Performances of the play “The Vagina Monologues” concluded the TCU V-Day Campaign to stop violence against women and girls, with a frank and emotional experience for viewers.
Eve Ensler’s “The Vagina Monologues” featured a cast of women telling their own stories through a series of monologues. Each monologue was based on real interviews done by Ensler with a diverse group of women who shared their experiences of violence, abuse and sexuality.
Katie Caruso, a senior theater major and coordinator of the TCU V-Day Campaign, said the play invoked many different emotions.
“[“The Vagina Monologues’ are] wonderfully entertaining, heartwrenching, hilarious, all of these things combined,” she said. “It is very strong and forceful, and it has an opinion and it’s not afraid of it.”
Senior broadcast journalism major Austin Pearson believed the play did a good job balancing emotions as far ranging as depression to laughter.
Ashley Ototo, a sophomore psychology and pre-med major, said she liked how the play demonstrated the self-confidence of women in sharing their experiences.
“It’s a wonderful thing that [TCU hosts] “The Vagina Monologues’ on campus because it’s just amazing to see empowerment of women, expressing themselves,” Ototo said.
V-Day campaigns occur each year in February, March and April at colleges and communities all over the world, according to vday.org. Each campaign has the same mission to stop violence against women and girls.
According to the V-Day website, “The Vagina Monologues” encouraged women to open up about their own experiences of survival.
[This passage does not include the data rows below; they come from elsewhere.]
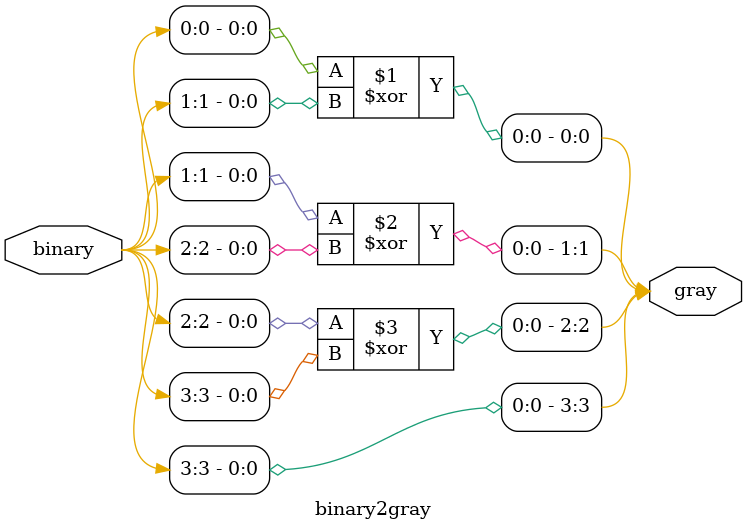
<source format=v>
module binary2gray#(parameter WIDTH = 4)
	(	
		input [WIDTH-1:0] binary,
		output [WIDTH-1:0] gray
		);


	assign gray[WIDTH-1] = binary[WIDTH-1];

	genvar i;
	generate
		for(i = 0; i < WIDTH-1; i = i+1)begin
			assign gray[i] = binary[i] ^ binary[i+1];
		end
	endgenerate

endmodule
</source>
This moved Ensler to begin the global movement to end violence against women and girls, using the play as a mechanism to inspire people to act.
The cast included 17 women from varying majors. Samantha Clayborn, a senior theater major, has played the same character three times. Clayborn said she has found some way to be involved with the V-Day campaign since her freshman year. She said her participation in the campaign means being a part of something that helps women all over the world.
“Every woman should see, do, or be a part of [“The Vagina Monologues’] in their life as many times as possible,” she said.
Freshman Alex Marshall, a musical theater major, portrayed a Bosnian woman who was tortured and raped by men during the Yugoslav War.
She said she believed her involvement in the play opened her eyes to the violence against women that occurs all over the world. She also hoped that people would learn the seriousness of violence against women and the importance of raising awareness about the issue, she said.
Proceeds from the monologues’ ticket sales and all other events throughout the week benefited The Women’s Center of Tarrant County and the women and girls of Haiti, Caruso said.